If you are ready, let the manuscript sit again for a few weeks before you ship it out. The distance will help you be more objective about the reviewer’s comments. (Thanks to Kourtney Heintz for this excellent suggestion.)
Are You Ready To Be A Beta Reader?
As noted above, I want this series to address the role of both the writer and the reader in the act of beta reading. Potential beta readers need to understand what’s involved in the process and to be prepared for the work and the writer’s response.
Are you ready to provide critical feedback to someone you may know only from blogging? Or from your writers’ group? Or your critique group? The writer will feel some level of pain and discouragement from your review, even if you do it in the most respectful and helpful way possible.

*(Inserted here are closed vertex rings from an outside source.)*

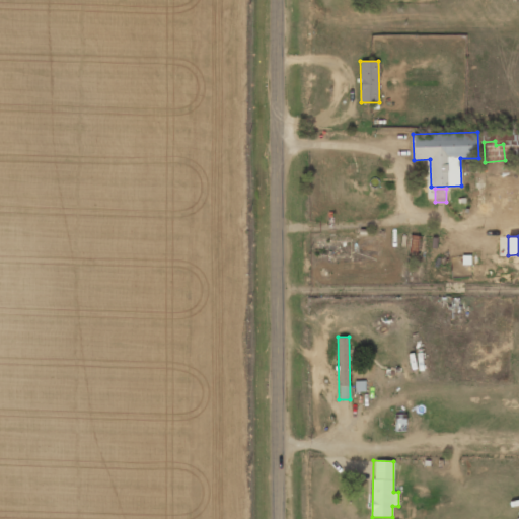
All buildings are outlined.
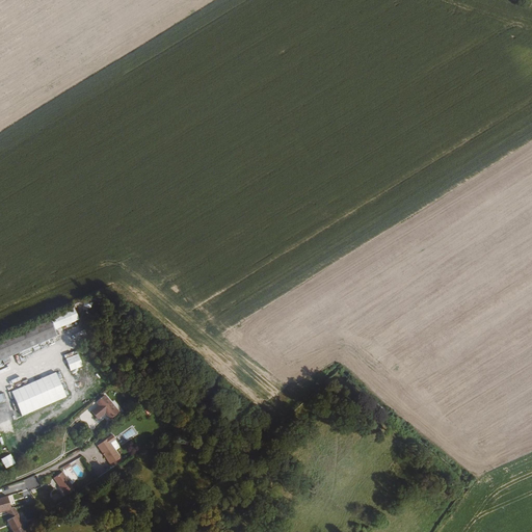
[(48,317),(0,338),(0,360),(56,336),(48,317)]
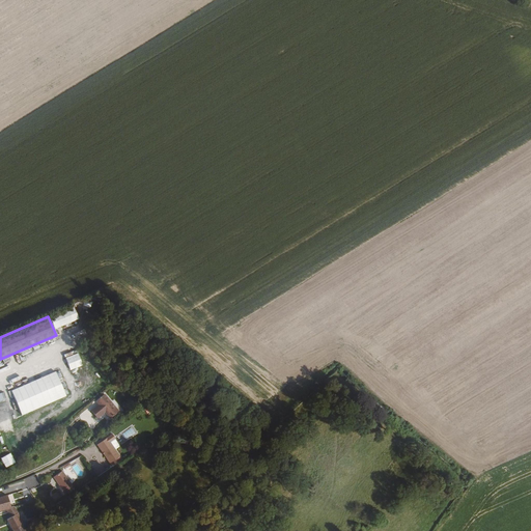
[(71,370),(84,365),(79,353),(66,357),(71,370)]
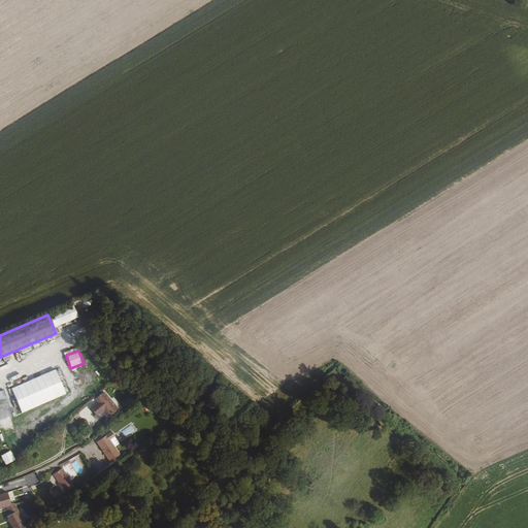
[(22,411),(67,395),(58,369),(12,386),(22,411)]
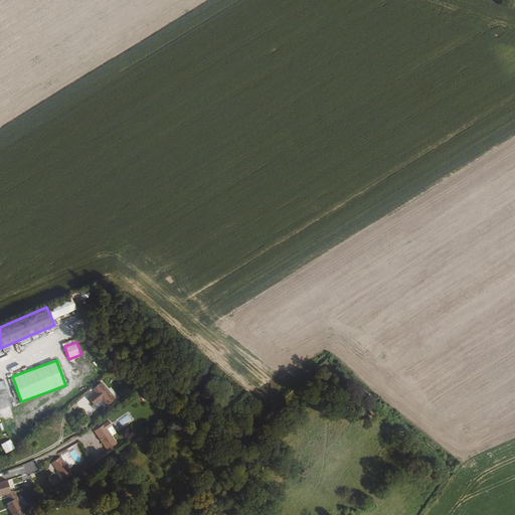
[(93,389),(96,391),(89,398),(96,406),(103,399),(108,406),(118,397),(102,381),(93,389)]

You can’t control how the writer will react to you after the review. You must keep your personal preferences and opinions out of the review. You must be honest and tactful. Can you handle this? Not everyone can. That’s okay. But if you can’t, I suggest you politely decline if someone asks you to beta read a manuscript.
Next Saturday I’ll discuss what both the writer and the beta reader should understand before beginning the process.
If you have additional recommendations or thoughts to add, please feel free to do so. When the series is done, I’ll place links to these posts on a separate blog page so people can reference them easily in the future. Comments often become some of the most helpful parts of a post, providing insight and recommendations for other resources.